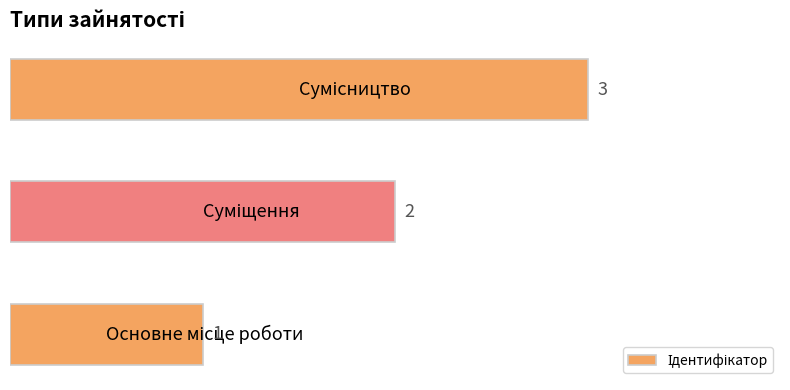

What is the maximum value shown in the chart?

3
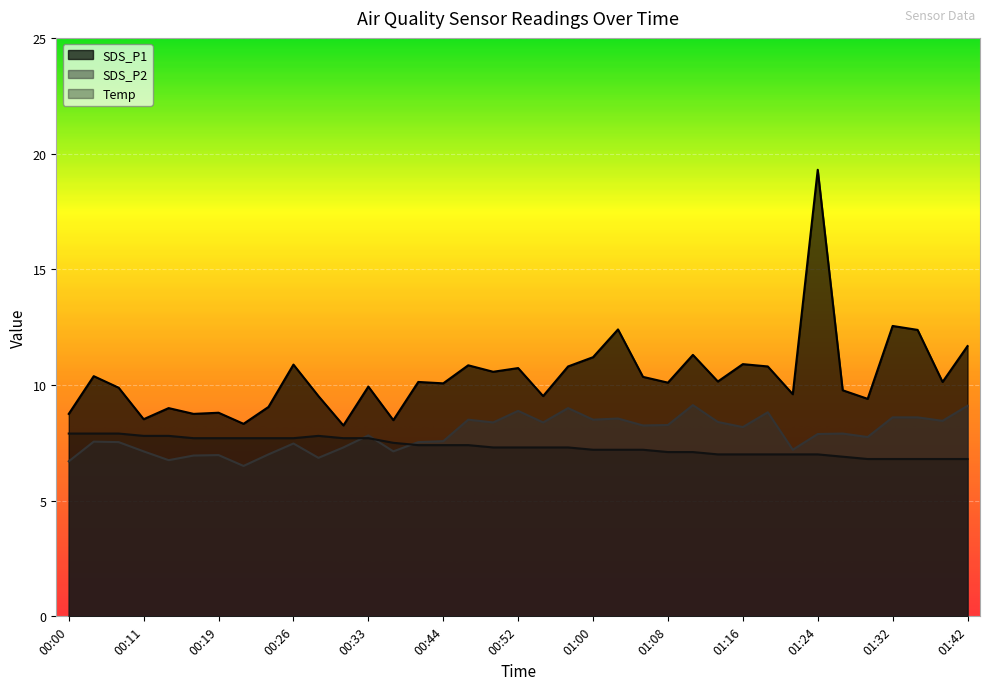

What is the label of the 20th point from the left?

00:55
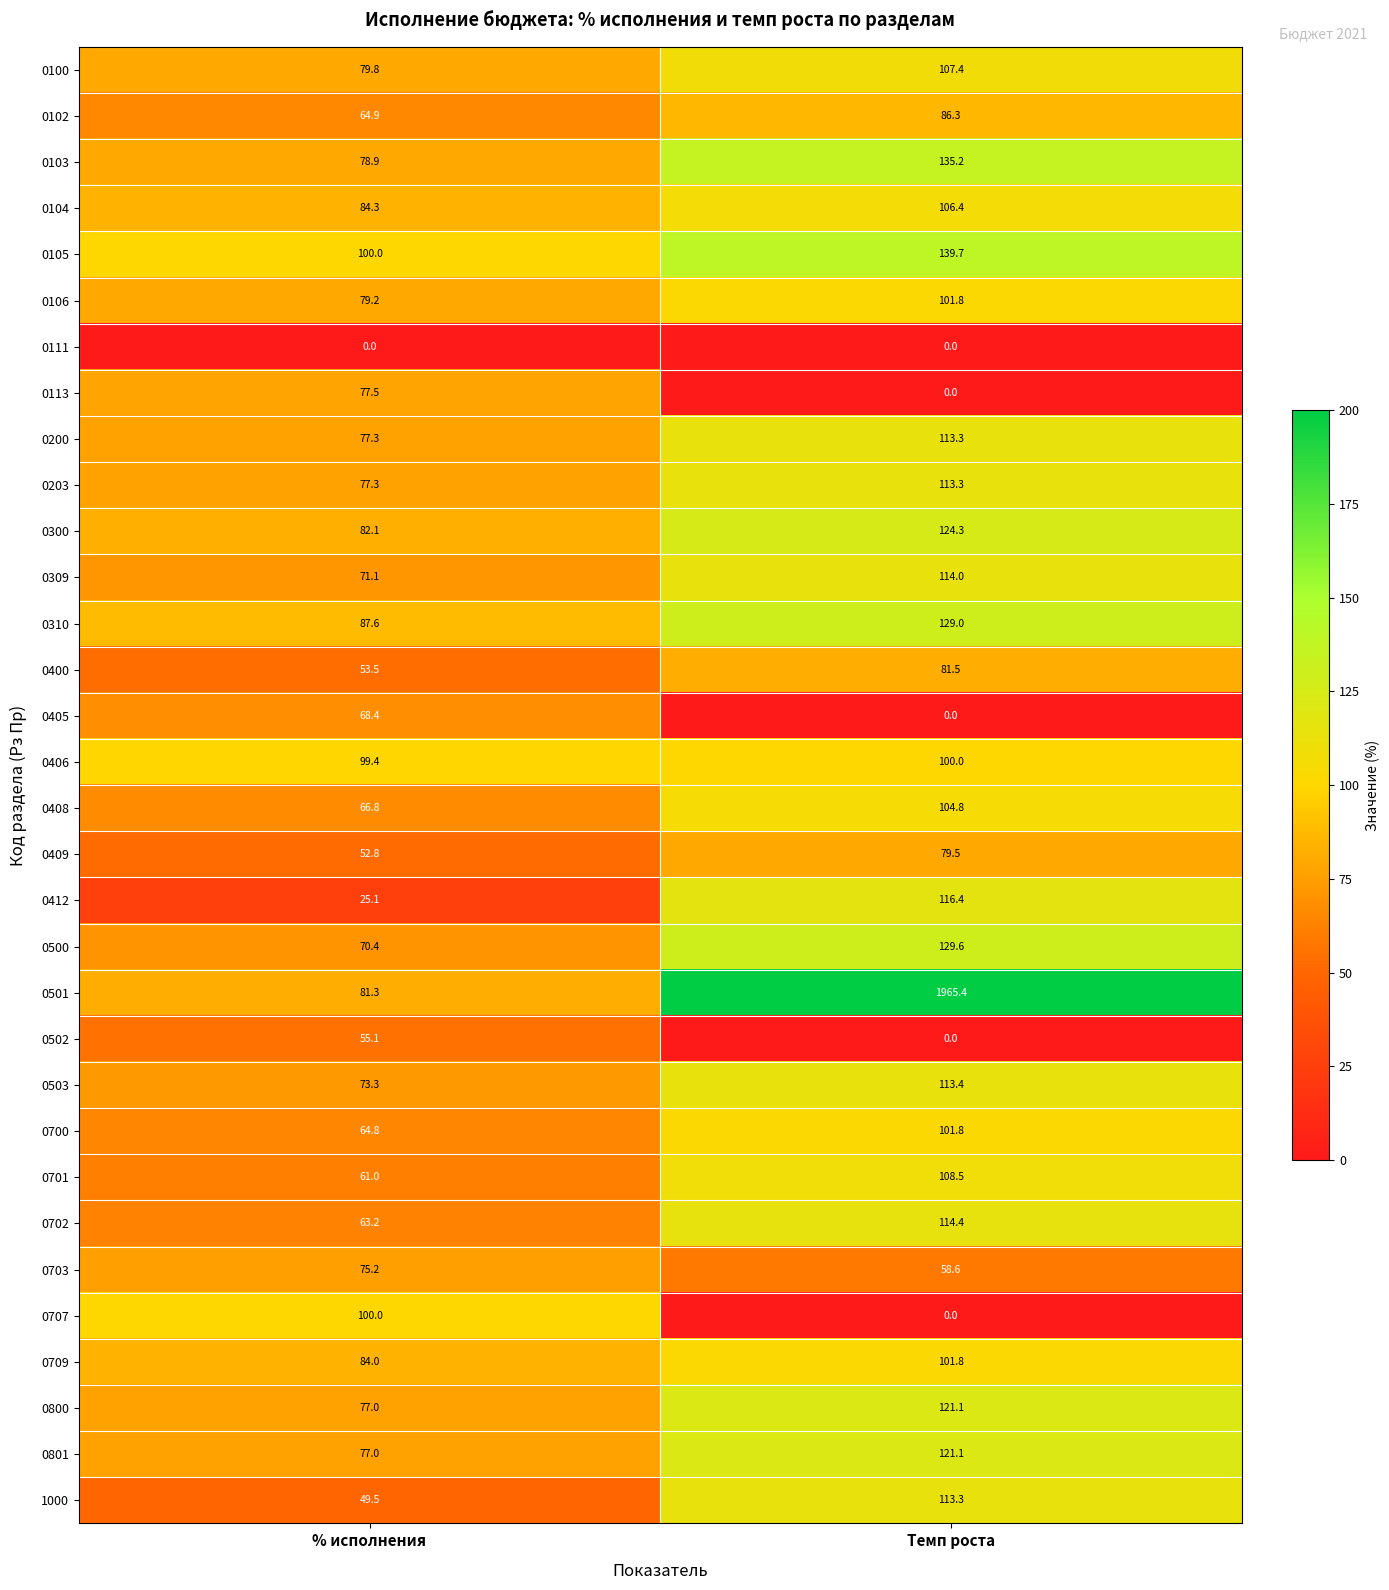

True or false: 0500 has a value of 34.0 at Темп роста.

False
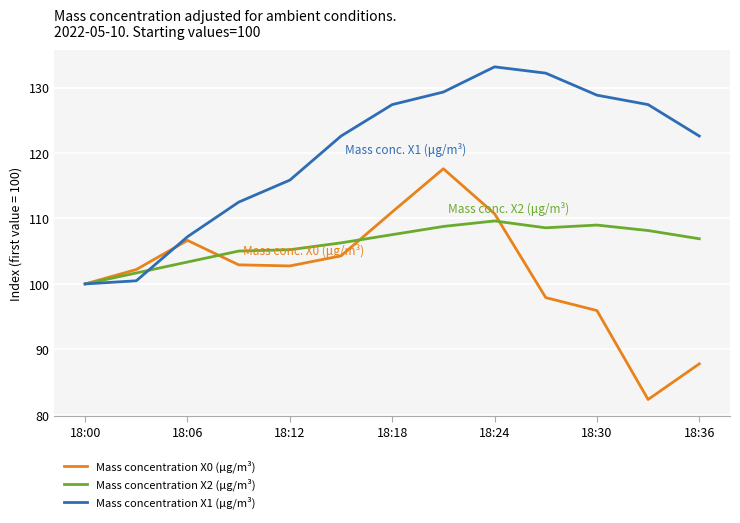

Rank the series by their average value, from highest to lowest.

Mass concentration X1 (μg/m³), Mass concentration X2 (μg/m³), Mass concentration X0 (μg/m³)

■ **THE PROBLEM**: Copy the material above word for word, leaving out the pictures.

■ **ANSWER TO THE EXERCISE**:
What is the maximum value shown in the chart?

3

What is the label of the 20th point from the left?

00:55

True or false: 0500 has a value of 34.0 at Темп роста.

False

Rank the series by their average value, from highest to lowest.

Mass concentration X1 (μg/m³), Mass concentration X2 (μg/m³), Mass concentration X0 (μg/m³)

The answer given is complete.